■ **What you are asked to do**: With the pictures removed, please write out every line below exactly as given.

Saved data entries
****************************************
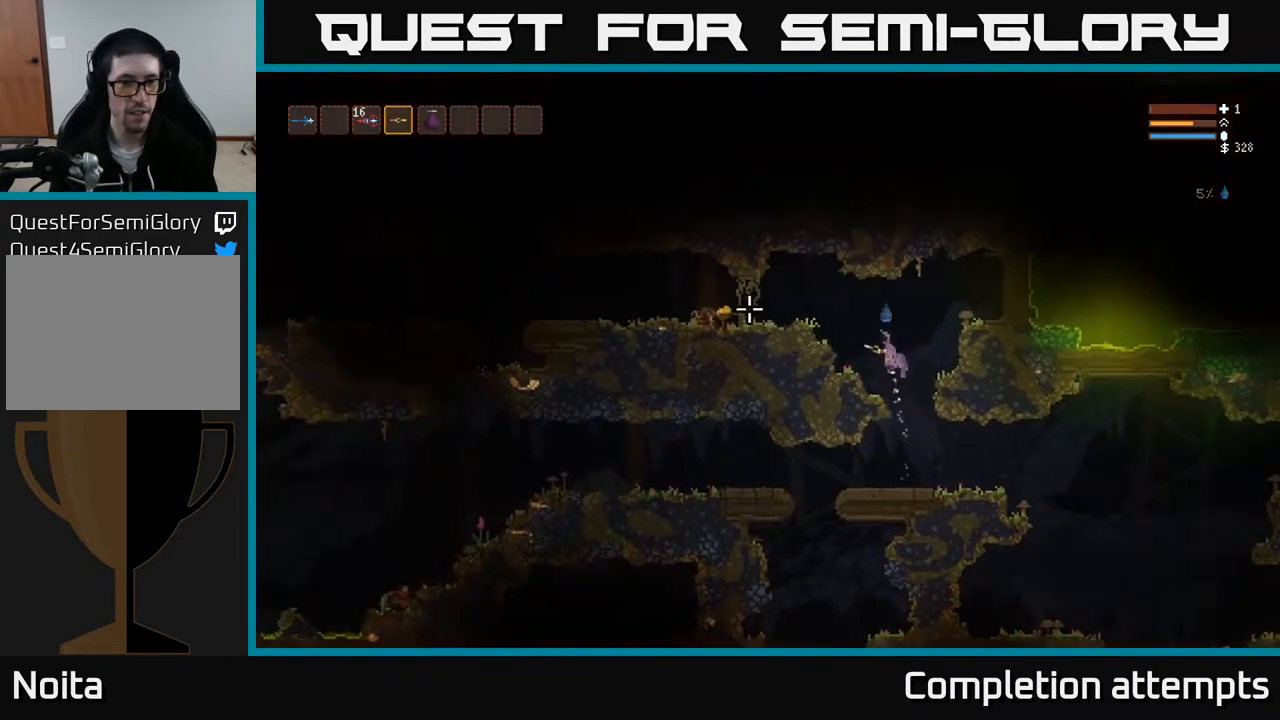
{"buttons": [], "left_stick": "left", "right_stick": "left", "events": [[150, "L2", "up"], [400, "L2", "down"], [500, "L2", "up"]]}
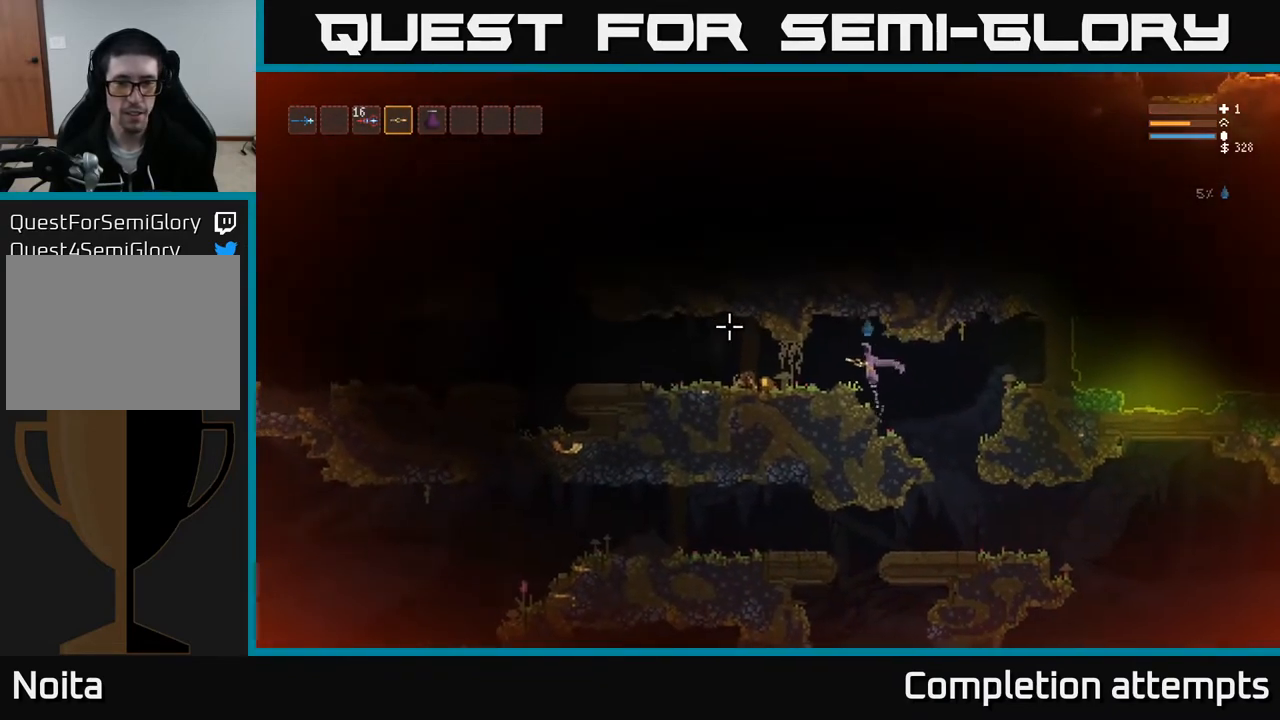
{"buttons": [], "left_stick": "left", "right_stick": "left", "events": []}
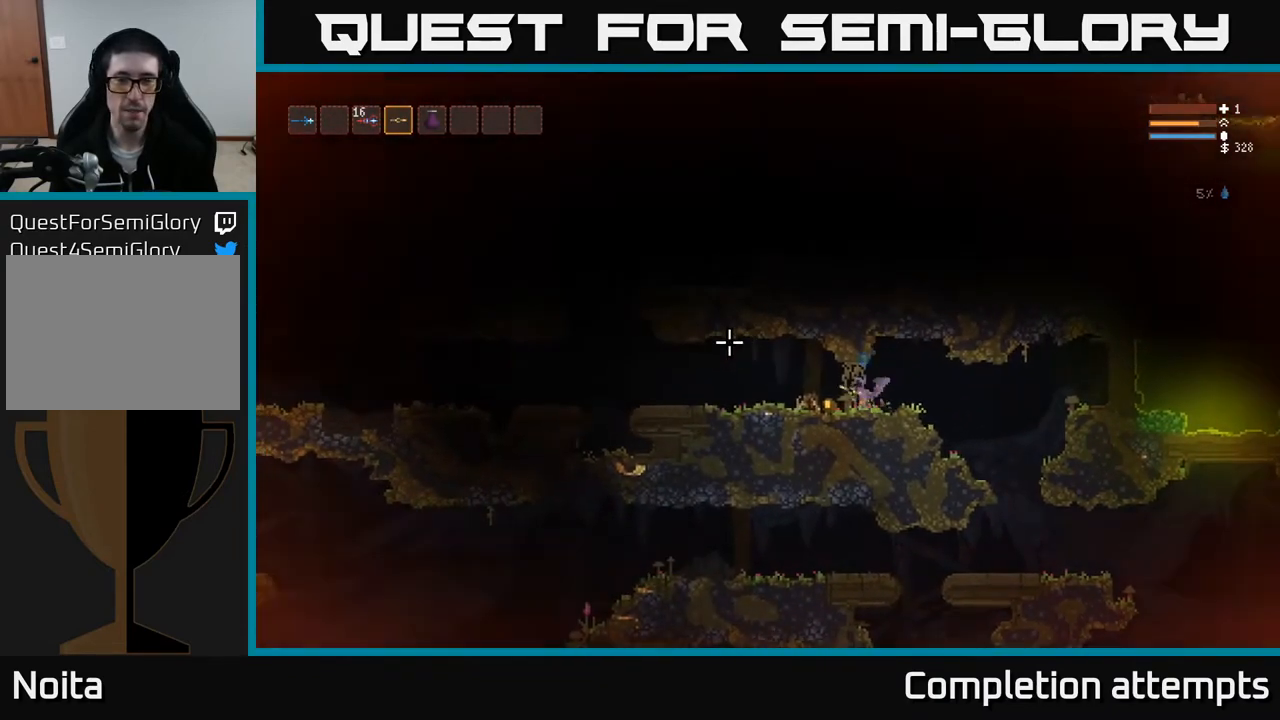
{"buttons": ["L2"], "left_stick": "left", "right_stick": "left", "events": [[483, "L2", "down"]]}
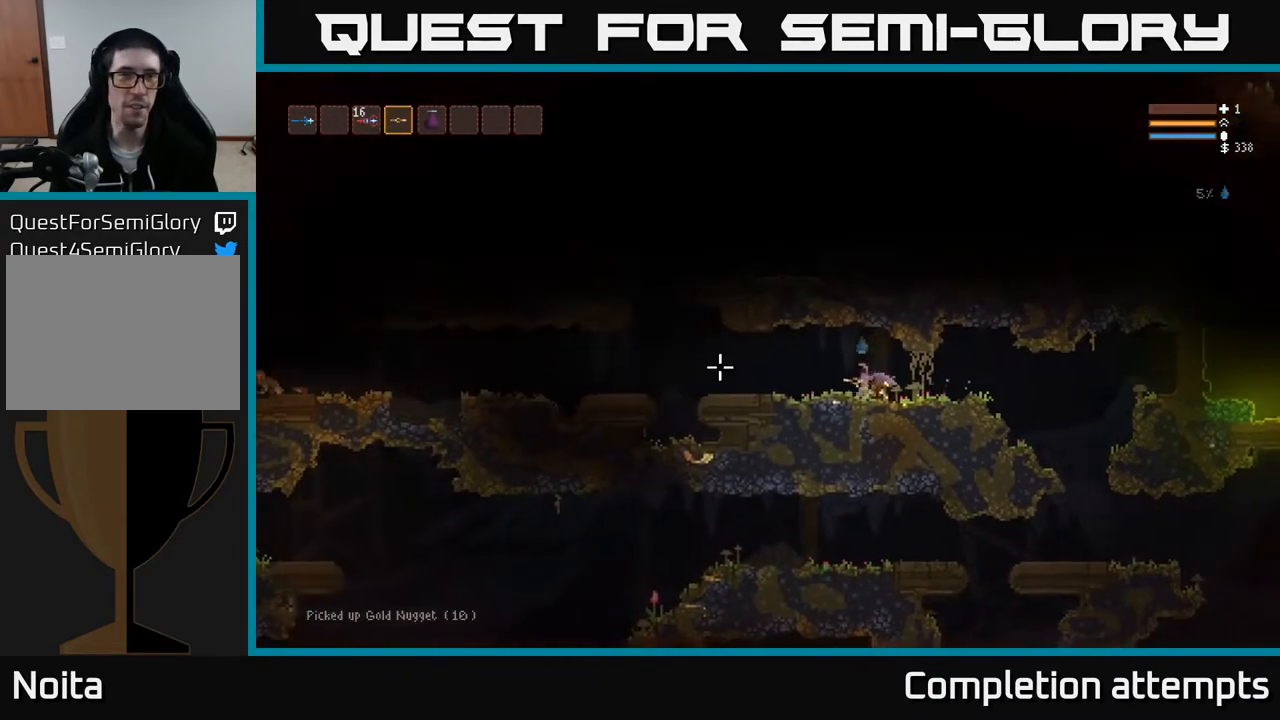
{"buttons": [], "left_stick": "left", "right_stick": "left", "events": [[67, "L2", "up"]]}
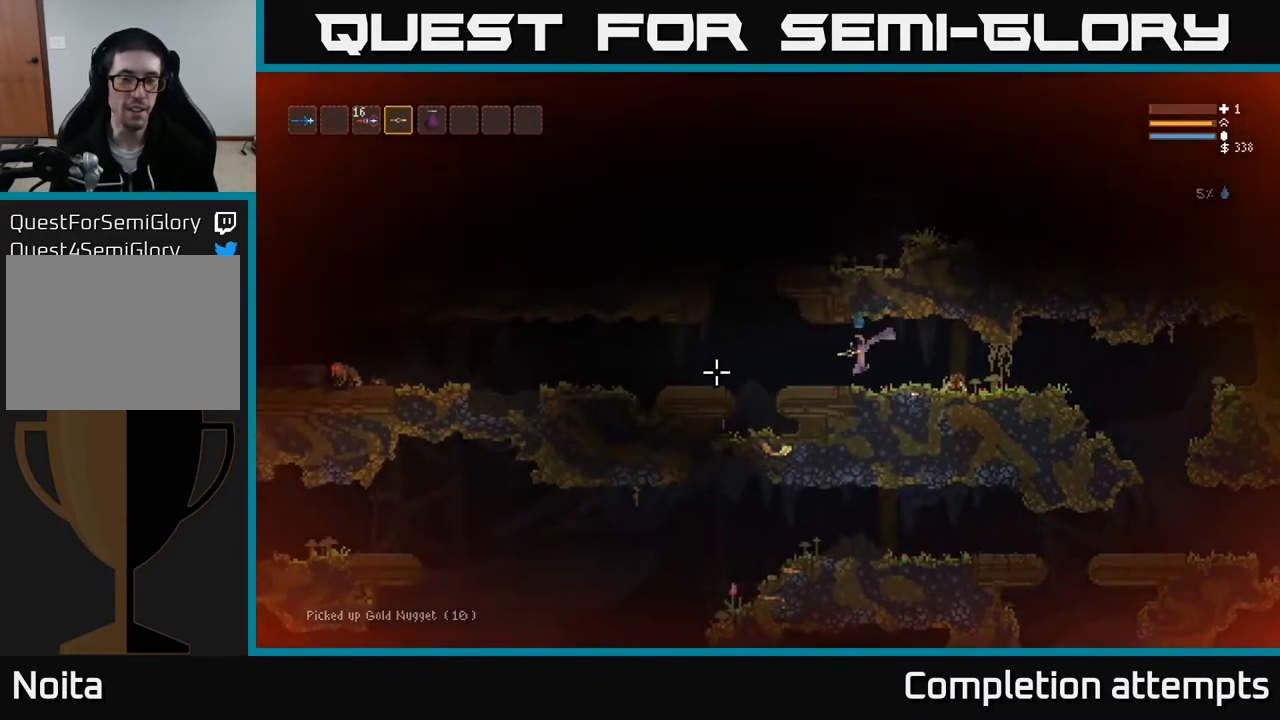
{"buttons": [], "left_stick": "left", "right_stick": "left", "events": [[400, "L2", "down"], [483, "L2", "up"]]}
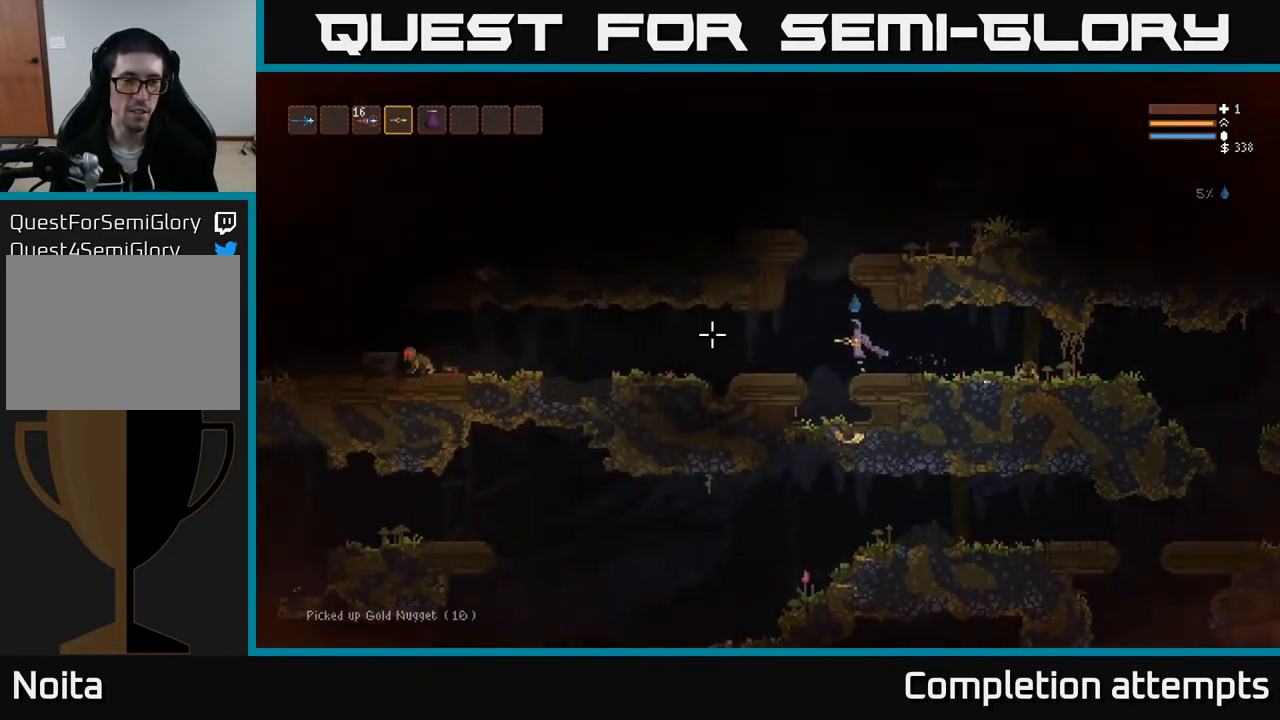
{"buttons": [], "left_stick": "left", "right_stick": "left", "events": [[450, "R2", "down"], [500, "R2", "up"]]}
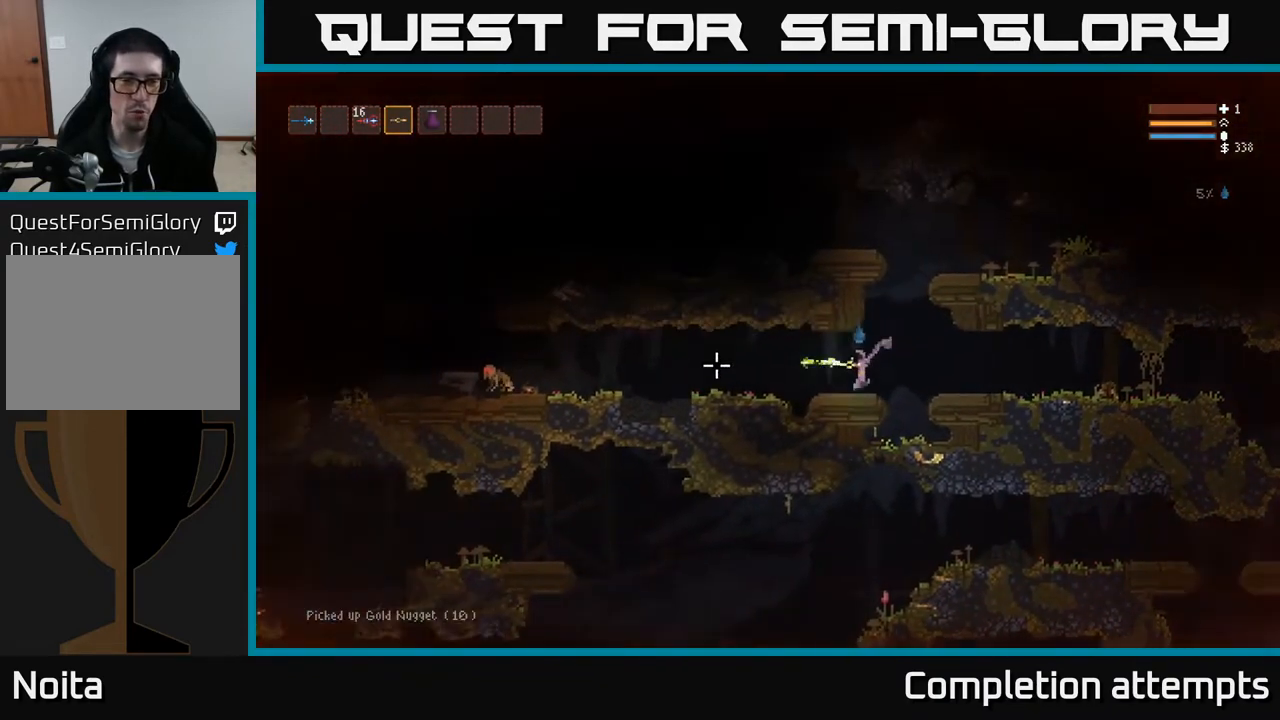
{"buttons": [], "left_stick": "left", "right_stick": "left", "events": []}
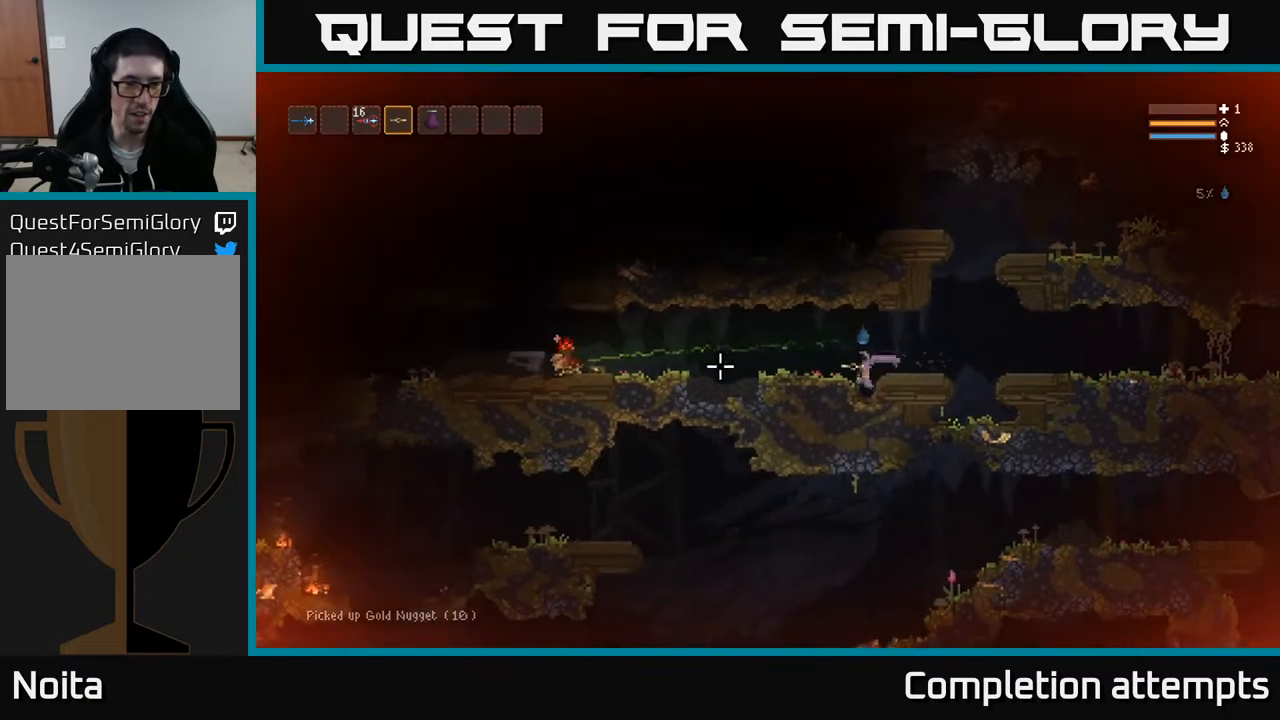
{"buttons": [], "left_stick": "left", "right_stick": "left", "events": [[17, "L2", "down"], [117, "L2", "up"]]}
****************************************
■ **Result below**:
{"buttons": [], "left_stick": "left", "right_stick": "left", "events": [[150, "L2", "up"], [400, "L2", "down"], [500, "L2", "up"]]}
{"buttons": [], "left_stick": "left", "right_stick": "left", "events": []}
{"buttons": ["L2"], "left_stick": "left", "right_stick": "left", "events": [[483, "L2", "down"]]}
{"buttons": [], "left_stick": "left", "right_stick": "left", "events": [[67, "L2", "up"]]}
{"buttons": [], "left_stick": "left", "right_stick": "left", "events": [[400, "L2", "down"], [483, "L2", "up"]]}
{"buttons": [], "left_stick": "left", "right_stick": "left", "events": [[450, "R2", "down"], [500, "R2", "up"]]}
{"buttons": [], "left_stick": "left", "right_stick": "left", "events": []}
{"buttons": [], "left_stick": "left", "right_stick": "left", "events": [[17, "L2", "down"], [117, "L2", "up"]]}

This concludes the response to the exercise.